» **Directive**
Among the entries that follow, some lines contain the word "Males". Show all of them.
═════ Given records
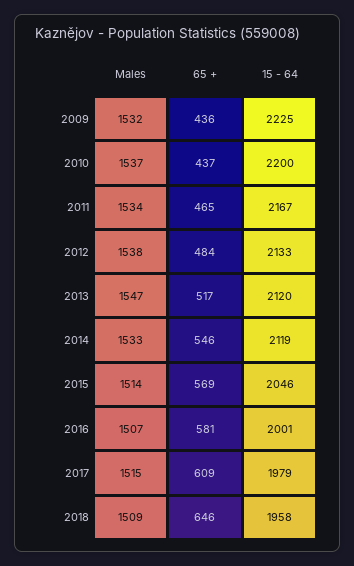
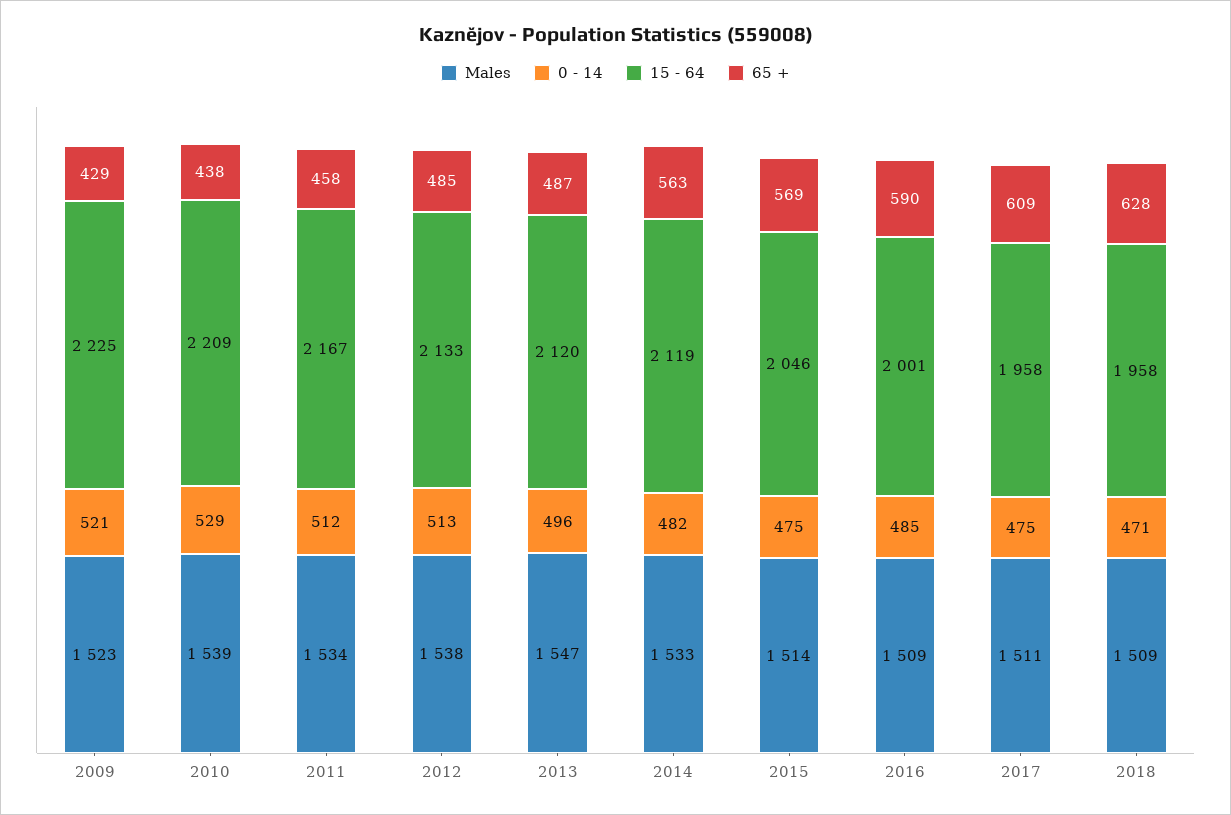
Males, 2009: 1532 -> 1523
65 +, 2009: 436 -> 429
Males, 2010: 1537 -> 1539
65 +, 2010: 437 -> 438
15 - 64, 2010: 2200 -> 2209
65 +, 2011: 465 -> 458
65 +, 2012: 484 -> 485
65 +, 2013: 517 -> 487
65 +, 2014: 546 -> 563
Males, 2016: 1507 -> 1509
65 +, 2016: 581 -> 590
Males, 2017: 1515 -> 1511
15 - 64, 2017: 1979 -> 1958
65 +, 2018: 646 -> 628
0 - 14, 2009: none -> 521
0 - 14, 2010: none -> 529
0 - 14, 2011: none -> 512
0 - 14, 2012: none -> 513
0 - 14, 2013: none -> 496
0 - 14, 2014: none -> 482
0 - 14, 2015: none -> 475
0 - 14, 2016: none -> 485
0 - 14, 2017: none -> 475
0 - 14, 2018: none -> 471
══════════
» **Answer to the exercise**
Males, 2009: 1532 -> 1523
Males, 2010: 1537 -> 1539
Males, 2016: 1507 -> 1509
Males, 2017: 1515 -> 1511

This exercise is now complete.